I give shadow a half cup of food a day and it takes him all day to eat it. He doesnt have access to it while Im at work anymore because I no longer put it in his play pen. In the morning and when i get home in the evening he nibbles in between playing and napping and then he gobbles down the treats I throw in his pen whenever I lock him up. I can feel his ribs and spine but they arent as pronounced as they used to be. I think me changing his food helped because he refuses to eat much when the kibble is big. He is 9.5 inches tall and 4.6lbs as of his vet visit in June.


----------



## BorderKelpie (Dec 3, 2011)

mom24doggies, Yeah, I didn't handle the gift of the rat with as much grace as maybe I should have. (Squealed like a little girl whil flinging it into the yard lol). I truely believe he was offering me a gift, he was so very proud of himself.  

BB is a terrific food, Paige';s favorite actually. She has been known to go on little hunger strikes if she doesn't get the BB flavor she prefers - spoiled brats, all of them! Bug doesn't have a favorite food, if it'll fit in his mouth, it's eaten. He was stealing the romaine lettuce out of my salad yesterday.


----------



## georgiapeach (Oct 9, 2009)

mom24doggies said:


> Of course it's a premium food! Wouldn't dream of anything else...it's Blue Buffalo Freedom puppy, which is grain free. I raised Trev on BB as well and he did great on it as a pup, and Raven is doing great as well. He's pretty active, but also stays crated quite a bit since he's not reliably potty trained yet, so...I'll start at 1/3 and go from there. Thanks!


Sorry - didn't mean to offend. :ahhhhh: As you know, the better the kibble, the less of it you have to feed.


----------



## mom24doggies (Mar 28, 2011)

georgiapeach said:


> Sorry - didn't mean to offend. :ahhhhh: As you know, the better the kibble, the less of it you have to feed.
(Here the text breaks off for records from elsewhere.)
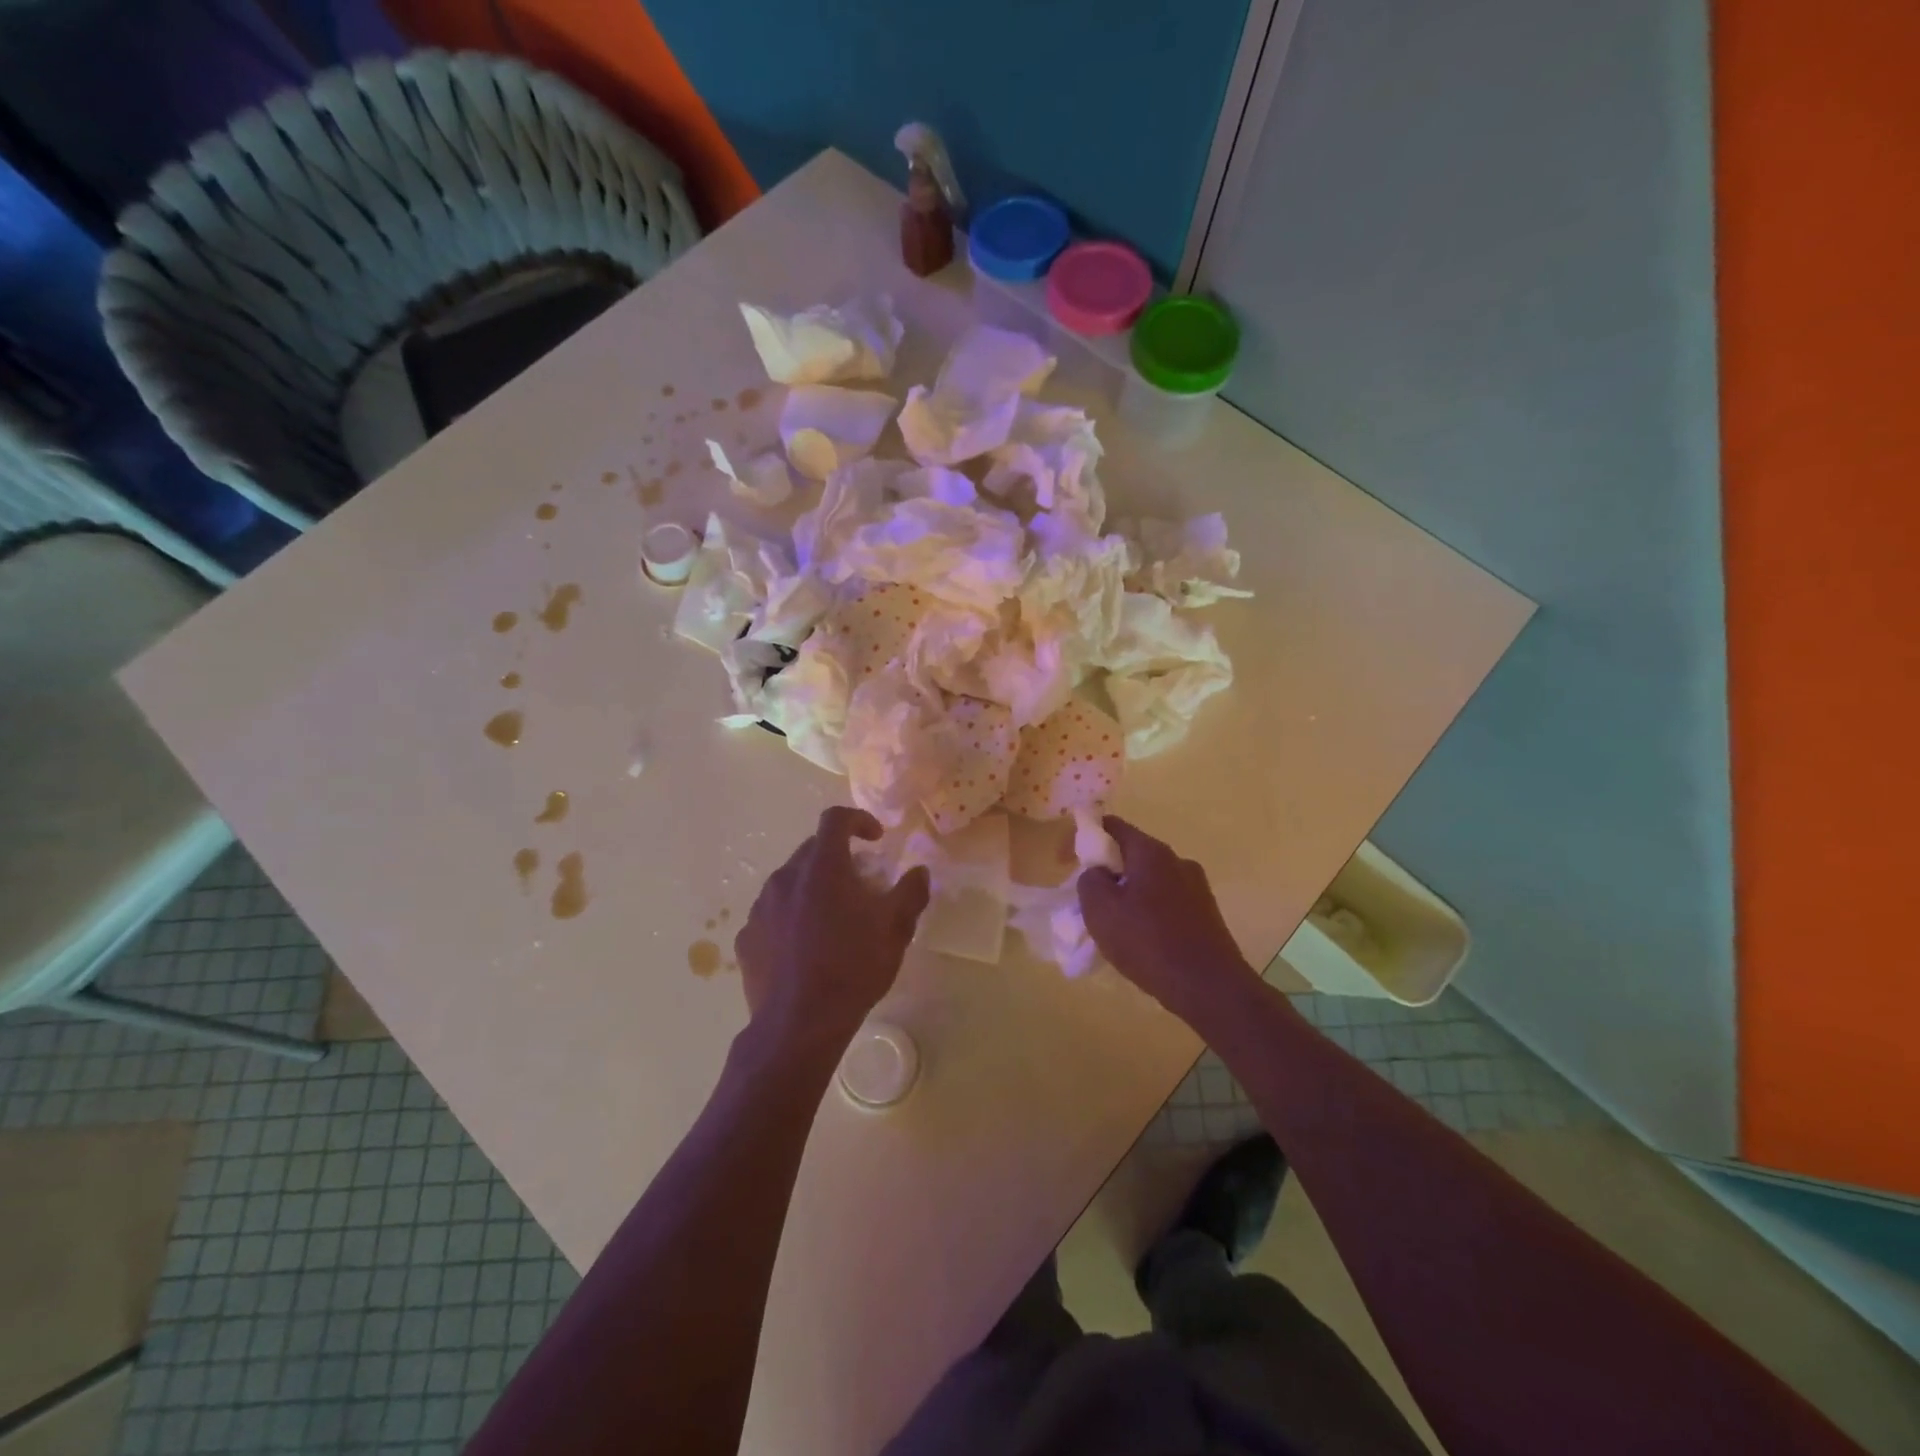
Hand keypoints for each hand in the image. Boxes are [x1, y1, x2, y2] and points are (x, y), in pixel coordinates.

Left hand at [735, 807, 930, 1051]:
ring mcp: (760, 908)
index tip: (875, 839)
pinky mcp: (746, 937)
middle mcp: (785, 878)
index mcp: (822, 867)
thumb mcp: (895, 929)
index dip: (858, 820)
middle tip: (861, 886)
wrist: (798, 1025)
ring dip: (812, 889)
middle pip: (812, 850)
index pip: (835, 819)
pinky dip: (790, 918)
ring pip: (790, 882)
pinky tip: (804, 948)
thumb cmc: (852, 968)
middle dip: (838, 859)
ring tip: (832, 920)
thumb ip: (911, 892)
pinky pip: (772, 914)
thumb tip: (919, 871)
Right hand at [1077, 816, 1254, 1024]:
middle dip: (1107, 871)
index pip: (1112, 825)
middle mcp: (1177, 861)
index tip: (1066, 861)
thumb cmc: (1148, 942)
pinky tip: (1144, 942)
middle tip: (1090, 900)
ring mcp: (1197, 887)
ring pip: (1150, 881)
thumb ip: (1089, 880)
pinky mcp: (1207, 914)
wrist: (1210, 987)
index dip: (1084, 837)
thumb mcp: (1100, 910)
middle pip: (1132, 854)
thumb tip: (1098, 873)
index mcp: (1151, 852)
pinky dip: (1149, 913)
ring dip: (1129, 894)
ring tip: (1116, 927)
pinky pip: (1167, 903)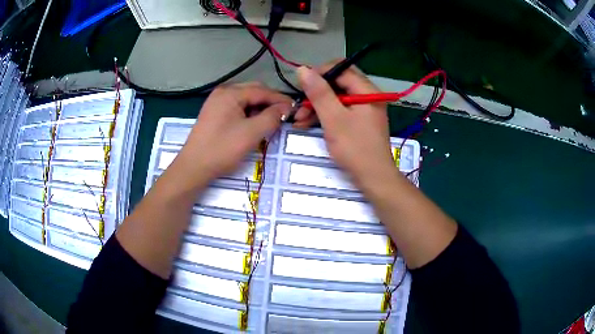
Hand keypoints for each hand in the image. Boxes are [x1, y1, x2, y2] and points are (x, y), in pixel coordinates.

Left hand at [172, 83, 291, 186]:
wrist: (194, 167)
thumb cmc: (222, 149)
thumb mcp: (252, 133)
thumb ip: (272, 117)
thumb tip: (286, 108)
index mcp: (231, 93)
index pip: (263, 91)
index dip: (281, 99)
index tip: (296, 109)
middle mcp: (223, 92)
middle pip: (254, 91)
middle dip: (270, 102)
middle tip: (284, 116)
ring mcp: (217, 101)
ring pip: (246, 99)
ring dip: (260, 108)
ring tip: (270, 121)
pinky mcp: (214, 112)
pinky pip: (237, 106)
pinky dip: (248, 112)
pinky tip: (253, 123)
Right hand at [295, 65, 397, 190]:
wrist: (373, 178)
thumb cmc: (355, 148)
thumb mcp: (333, 119)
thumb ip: (319, 93)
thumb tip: (302, 69)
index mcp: (366, 90)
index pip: (340, 69)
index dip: (318, 74)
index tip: (301, 87)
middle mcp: (367, 95)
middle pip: (337, 83)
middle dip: (316, 93)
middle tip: (299, 107)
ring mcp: (364, 109)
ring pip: (336, 97)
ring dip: (317, 106)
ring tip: (299, 120)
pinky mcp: (359, 121)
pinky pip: (339, 110)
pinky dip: (324, 115)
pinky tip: (308, 124)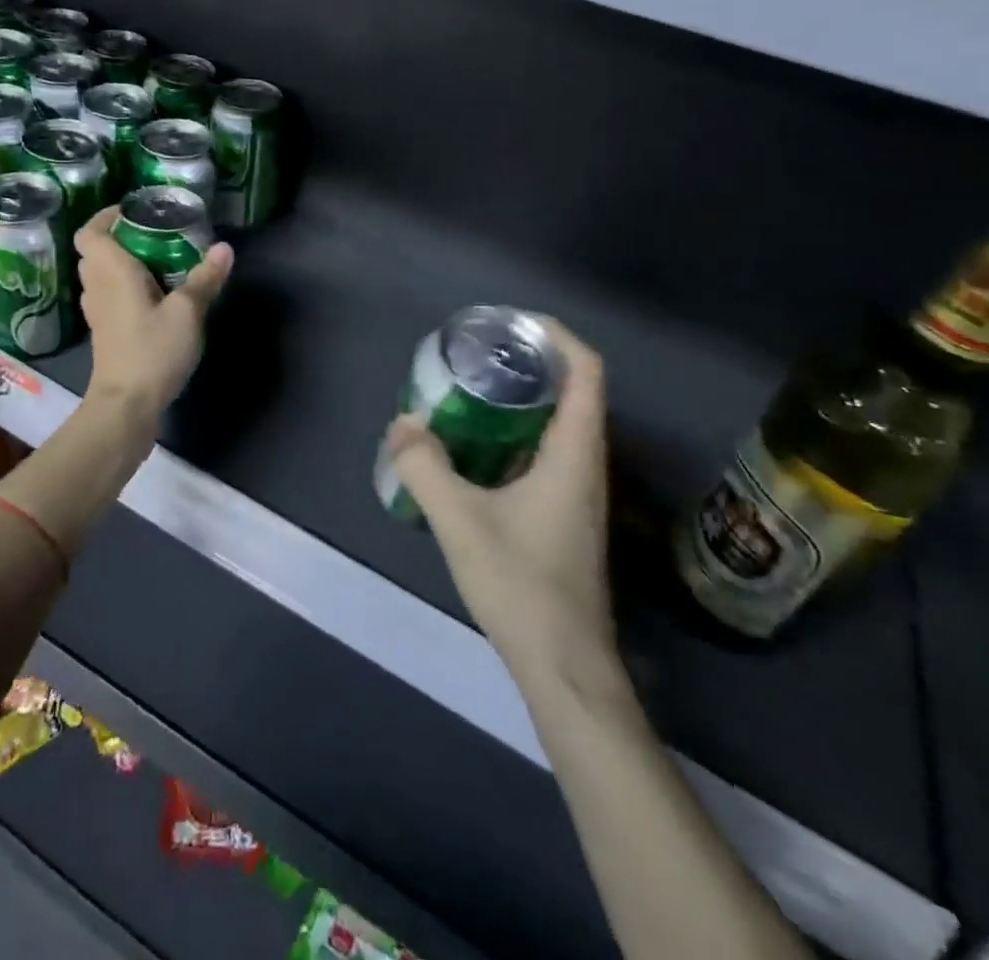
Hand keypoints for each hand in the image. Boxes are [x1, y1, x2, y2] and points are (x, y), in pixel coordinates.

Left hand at [75, 206, 232, 424]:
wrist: (126, 405)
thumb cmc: (152, 352)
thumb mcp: (187, 313)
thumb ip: (205, 278)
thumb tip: (224, 247)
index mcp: (111, 271)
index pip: (90, 232)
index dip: (106, 216)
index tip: (136, 212)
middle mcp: (97, 287)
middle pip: (95, 251)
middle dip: (120, 237)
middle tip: (155, 235)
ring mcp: (97, 312)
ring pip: (100, 274)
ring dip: (121, 263)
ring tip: (157, 261)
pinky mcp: (105, 332)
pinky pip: (108, 296)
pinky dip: (123, 287)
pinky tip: (152, 296)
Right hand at [385, 321, 617, 681]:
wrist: (563, 665)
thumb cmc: (522, 585)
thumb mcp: (461, 521)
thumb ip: (425, 468)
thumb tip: (402, 424)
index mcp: (575, 454)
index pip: (586, 372)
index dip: (556, 336)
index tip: (513, 322)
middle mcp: (586, 465)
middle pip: (572, 392)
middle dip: (530, 364)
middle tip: (479, 354)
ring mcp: (578, 493)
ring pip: (558, 425)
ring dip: (521, 400)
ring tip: (471, 390)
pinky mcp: (564, 516)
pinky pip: (545, 453)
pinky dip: (515, 434)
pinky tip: (475, 448)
 Oh I wasn't offended...so sorry if I sounded offended!! I totally wasn't...I'm just so passionate about feeding my dogs a high quality food, I guess I came off as offended. Sorry! Yup, the higher the quality the less you feed.


----------



## Ladywolfe (Jan 11, 2012)

My girl weighs in at 7lbs. She isn't thin, just small. She gets 1/2C divided into two meals per day. Maybe 1/3 is better, as suggested; because she probably only eats about 1/3.


----------



## Joelly (May 8, 2012)

mom24doggies, thank you for sharing my pain in feeding Charlie. I didn't know Blue Buffalo is a good kibble. I'll try it next month. Tks for sharing this good information.


----------



## BorderKelpie (Dec 3, 2011)

Joelly said:


> mom24doggies, thank you for sharing my pain in feeding Charlie. I didn't know Blue Buffalo is a good kibble. I'll try it next month. Tks for sharing this good information.


Just for fun, I like to tinker on these sites that compare dog foods:

Dog Food Analysis - Reviews of kibble

Dog Food Reviews and Ratings | Dog Food Advisor


----------